Definition of AYUSH Drugs and Generic Drugs under the Drugs and Cosmetics Act
AYUSH Drugs are defined under Section 3(b) of the Drugs and Cosmetics Act as “all medicines intended for internal and external use in the diagnosis, treatment, mitigation, or prevention of diseases or disorders in humans and animals, explicitly manufactured according to the formulae described in the Authoritative books mentioned in the First Schedule”.
This is separate from the definition of generic drugs mentioned in Section 3 (b) of the Act which includes all pharmaceuticals, cosmetics, and devices intended to be used in the diagnosis, treatment, mitigation, or prevention of diseases in humans and animals. The fact that AYUSH drugs are excluded from the definition of generic drugs, implies that their regulatory frameworks are also different.
Regulatory Framework of AYUSH Drugs - Chapter IV A of Drugs and Cosmetics Act
Chapter IV of the Drugs and Cosmetics Act regulates the manufacture, sale, and distribution of drugs and cosmetics, in general. It mandates the requirement of separate licenses for manufacturing, retail, and wholesale activities.
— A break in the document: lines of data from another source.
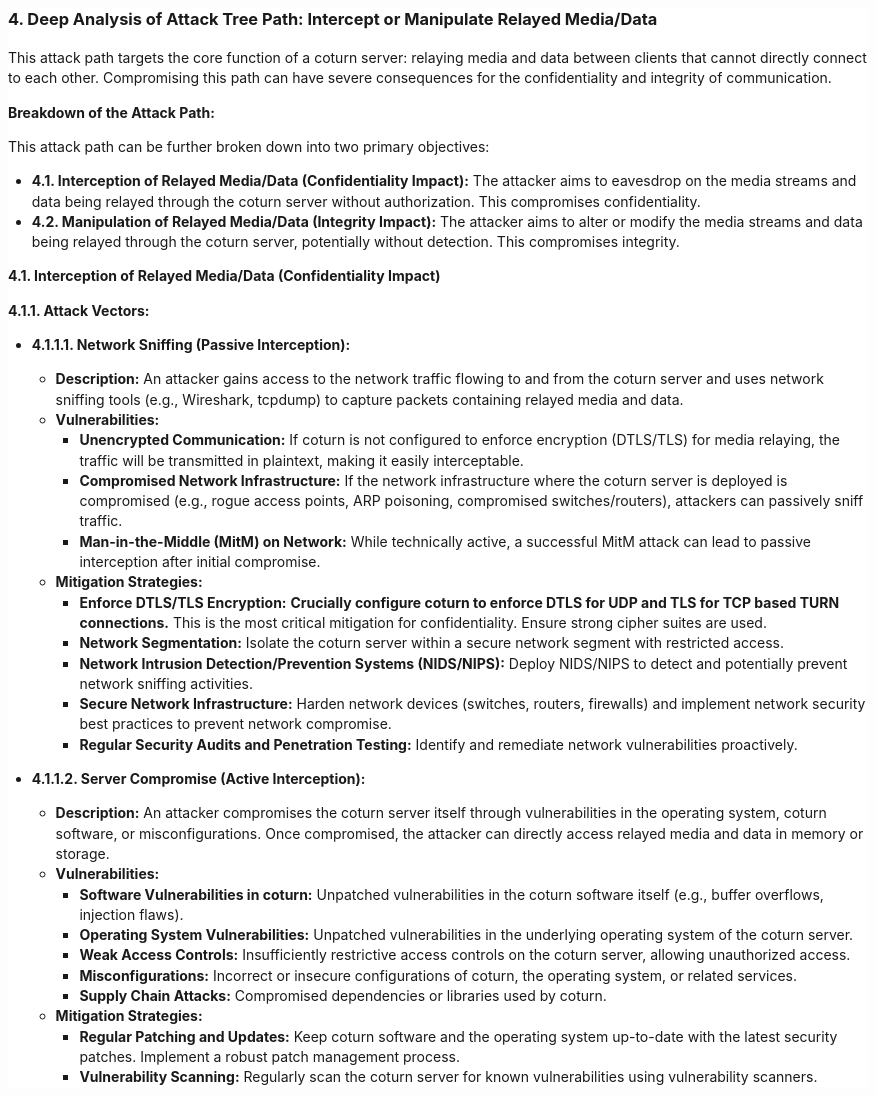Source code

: ### 4. Deep Analysis of Attack Tree Path: Intercept or Manipulate Relayed Media/Data

This attack path targets the core function of a coturn server: relaying media and data between clients that cannot directly connect to each other.  Compromising this path can have severe consequences for the confidentiality and integrity of communication.

**Breakdown of the Attack Path:**

This attack path can be further broken down into two primary objectives:

* **4.1. Interception of Relayed Media/Data (Confidentiality Impact):**  The attacker aims to eavesdrop on the media streams and data being relayed through the coturn server without authorization. This compromises confidentiality.
* **4.2. Manipulation of Relayed Media/Data (Integrity Impact):** The attacker aims to alter or modify the media streams and data being relayed through the coturn server, potentially without detection. This compromises integrity.

**4.1. Interception of Relayed Media/Data (Confidentiality Impact)**

**4.1.1. Attack Vectors:**

* **4.1.1.1. Network Sniffing (Passive Interception):**
    * **Description:** An attacker gains access to the network traffic flowing to and from the coturn server and uses network sniffing tools (e.g., Wireshark, tcpdump) to capture packets containing relayed media and data.
    * **Vulnerabilities:**
        * **Unencrypted Communication:** If coturn is not configured to enforce encryption (DTLS/TLS) for media relaying, the traffic will be transmitted in plaintext, making it easily interceptable.
        * **Compromised Network Infrastructure:** If the network infrastructure where the coturn server is deployed is compromised (e.g., rogue access points, ARP poisoning, compromised switches/routers), attackers can passively sniff traffic.
        * **Man-in-the-Middle (MitM) on Network:**  While technically active, a successful MitM attack can lead to passive interception after initial compromise.
    * **Mitigation Strategies:**
        * **Enforce DTLS/TLS Encryption:**  **Crucially configure coturn to enforce DTLS for UDP and TLS for TCP based TURN connections.** This is the most critical mitigation for confidentiality. Ensure strong cipher suites are used.
        * **Network Segmentation:** Isolate the coturn server within a secure network segment with restricted access.
        * **Network Intrusion Detection/Prevention Systems (NIDS/NIPS):** Deploy NIDS/NIPS to detect and potentially prevent network sniffing activities.
        * **Secure Network Infrastructure:** Harden network devices (switches, routers, firewalls) and implement network security best practices to prevent network compromise.
        * **Regular Security Audits and Penetration Testing:**  Identify and remediate network vulnerabilities proactively.

* **4.1.1.2. Server Compromise (Active Interception):**
    * **Description:** An attacker compromises the coturn server itself through vulnerabilities in the operating system, coturn software, or misconfigurations. Once compromised, the attacker can directly access relayed media and data in memory or storage.
    * **Vulnerabilities:**
        * **Software Vulnerabilities in coturn:** Unpatched vulnerabilities in the coturn software itself (e.g., buffer overflows, injection flaws).
        * **Operating System Vulnerabilities:** Unpatched vulnerabilities in the underlying operating system of the coturn server.
        * **Weak Access Controls:**  Insufficiently restrictive access controls on the coturn server, allowing unauthorized access.
        * **Misconfigurations:**  Incorrect or insecure configurations of coturn, the operating system, or related services.
        * **Supply Chain Attacks:** Compromised dependencies or libraries used by coturn.
    * **Mitigation Strategies:**
        * **Regular Patching and Updates:**  Keep coturn software and the operating system up-to-date with the latest security patches. Implement a robust patch management process.
        * **Vulnerability Scanning:** Regularly scan the coturn server for known vulnerabilities using vulnerability scanners.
However, Section 33A clearly states that none of the chapter’s provisions apply to AYUSH Drugs, which are further regulated under Chapter IV A.
Chapter IV A contains distinct rules for the manufacturing, sale, and distribution of drugs under sections 33EEB and 33EEC. According to Section 33EEC, no individual, either directly or through a representative,
- shall manufacture for sale or distribution:
- Any Ayurvedic, Siddha, or Unani drug that is misbranded, adulterated, or spurious;
- Any patent or proprietary medicine unless the label or container prominently displays the accurate list of all ingredients contained within it;
- Any Ayurvedic, Siddha, or Unani drug that violates any provision of this Chapter or any rule established under it.
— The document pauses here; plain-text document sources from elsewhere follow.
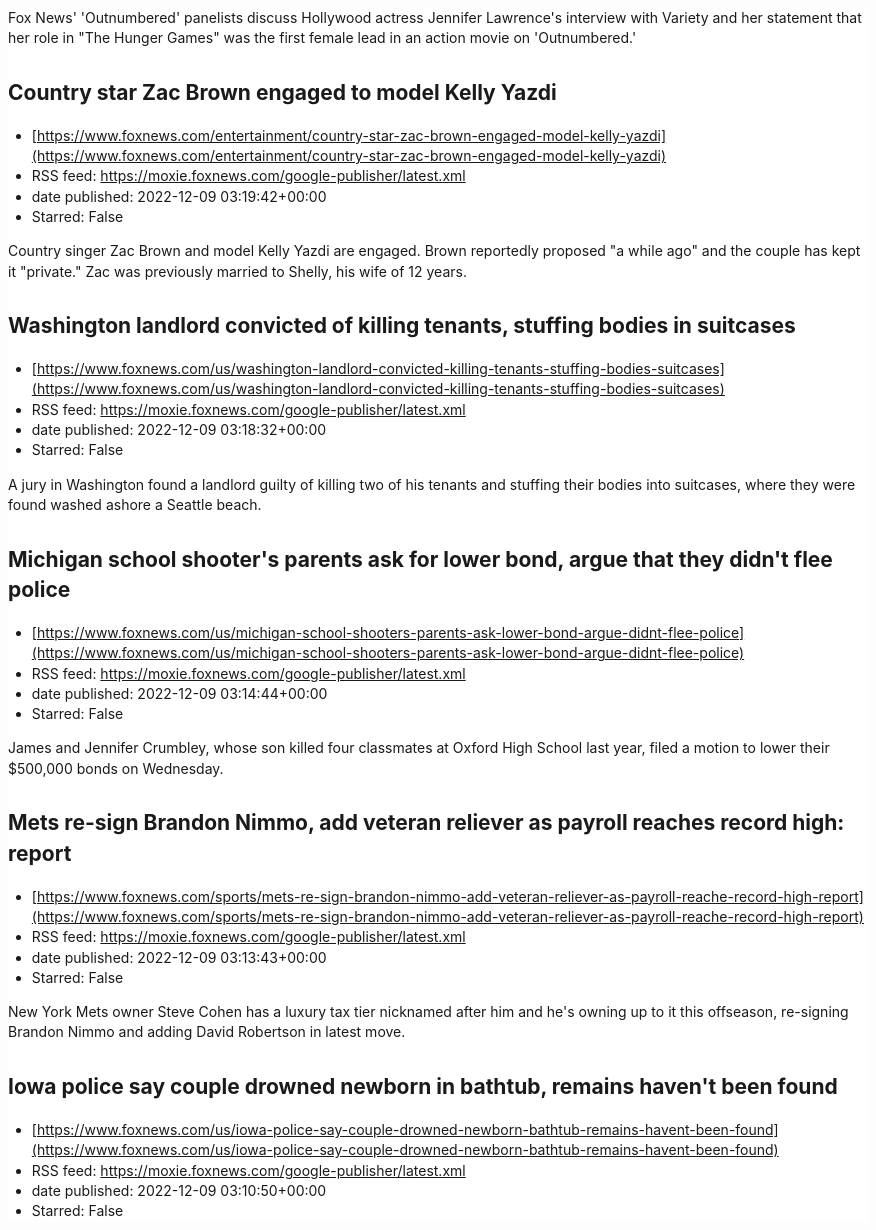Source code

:Fox News' 'Outnumbered' panelists discuss Hollywood actress Jennifer Lawrence's interview with Variety and her statement that her role in "The Hunger Games" was the first female lead in an action movie on 'Outnumbered.'

## Country star Zac Brown engaged to model Kelly Yazdi
 - [https://www.foxnews.com/entertainment/country-star-zac-brown-engaged-model-kelly-yazdi](https://www.foxnews.com/entertainment/country-star-zac-brown-engaged-model-kelly-yazdi)
 - RSS feed: https://moxie.foxnews.com/google-publisher/latest.xml
 - date published: 2022-12-09 03:19:42+00:00
 - Starred: False

Country singer Zac Brown and model Kelly Yazdi are engaged. Brown reportedly proposed "a while ago" and the couple has kept it "private." Zac was previously married to Shelly, his wife of 12 years.

## Washington landlord convicted of killing tenants, stuffing bodies in suitcases
 - [https://www.foxnews.com/us/washington-landlord-convicted-killing-tenants-stuffing-bodies-suitcases](https://www.foxnews.com/us/washington-landlord-convicted-killing-tenants-stuffing-bodies-suitcases)
 - RSS feed: https://moxie.foxnews.com/google-publisher/latest.xml
 - date published: 2022-12-09 03:18:32+00:00
 - Starred: False

A jury in Washington found a landlord guilty of killing two of his tenants and stuffing their bodies into suitcases, where they were found washed ashore a Seattle beach.

## Michigan school shooter's parents ask for lower bond, argue that they didn't flee police
 - [https://www.foxnews.com/us/michigan-school-shooters-parents-ask-lower-bond-argue-didnt-flee-police](https://www.foxnews.com/us/michigan-school-shooters-parents-ask-lower-bond-argue-didnt-flee-police)
 - RSS feed: https://moxie.foxnews.com/google-publisher/latest.xml
 - date published: 2022-12-09 03:14:44+00:00
 - Starred: False

James and Jennifer Crumbley, whose son killed four classmates at Oxford High School last year, filed a motion to lower their $500,000 bonds on Wednesday.

## Mets re-sign Brandon Nimmo, add veteran reliever as payroll reaches record high: report
 - [https://www.foxnews.com/sports/mets-re-sign-brandon-nimmo-add-veteran-reliever-as-payroll-reache-record-high-report](https://www.foxnews.com/sports/mets-re-sign-brandon-nimmo-add-veteran-reliever-as-payroll-reache-record-high-report)
 - RSS feed: https://moxie.foxnews.com/google-publisher/latest.xml
 - date published: 2022-12-09 03:13:43+00:00
 - Starred: False

New York Mets owner Steve Cohen has a luxury tax tier nicknamed after him and he's owning up to it this offseason, re-signing Brandon Nimmo and adding David Robertson in latest move.

## Iowa police say couple drowned newborn in bathtub, remains haven't been found
 - [https://www.foxnews.com/us/iowa-police-say-couple-drowned-newborn-bathtub-remains-havent-been-found](https://www.foxnews.com/us/iowa-police-say-couple-drowned-newborn-bathtub-remains-havent-been-found)
 - RSS feed: https://moxie.foxnews.com/google-publisher/latest.xml
 - date published: 2022-12-09 03:10:50+00:00
 - Starred: False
- sell, stock, exhibit, or offer for sale or distribution any Ayurvedic, Siddha, or Unani drug that has been manufactured in contravention of any provision of this Act or any associated rule.
- Manufacturing of any Ayurvedic, Siddha, or Unani drug for sale or distribution is only permitted under a manufacturing license/loan license and by the conditions of a license issued for this purpose by the designated authority.
Note here: That no license has been prescribed for the sale of AYUSH drugs explicitly. This condition was further supported by a press release dated 10 March 2015 in respect of the information provided by Minister of State, AYUSH(IC), Shri Shripad Yesso Naik in his written reply to a question in Rajya Sabha.
Exceptions to Section 33EEC
The section does not apply to Vedas and Hakims who manufacture Ayurvedic, Siddha, or Unani drugs for the use of their patients. Additionally, manufacturing small quantities of any Ayurvedic, Siddha, or Unani drug for examination, test, or analysis is exempted, subject to prescribed conditions. Patent or proprietary medicines within the Ayurvedic system refer to formulations that exclusively contain ingredients listed in the formulae outlined in the authoritative books of Ayurveda specified in the First Schedule of the Drugs and Cosmetics Act. However, this category excludes medicines administered via parenteral routes.
Certification Provides for AYUSH Drugs
The provision for Good Manufacturing Practices (GMP) Certification of AYUSH drugs is mentioned in Section 152 of the Drugs and Cosmetics Act. The State licensing authorities supervise the process according to Rule 155-B of the Drugs and Cosmetics Rule, 1945. Additionally, WHO guidelines for certification of pharmaceutical products also apply to AYUSH drugs. It is overseen by the Office of Drugs Controller General of India. Besides these institutional certifications, AYUSH medicines are also applicable for a voluntary certification implemented by the Quality Council of India.
Conclusion
The regulatory framework for AYUSH drugs favour their promotion as traditional medicine. This is reflected in their exclusive definition, distinct regulatory framework, and reduced licensing requirements under the Drugs and Cosmetics Act. However, their efficiency is put to the test through various national, international, and voluntary certifications under Institutions like the State Government, Drugs Controller General, and Quality Council of India.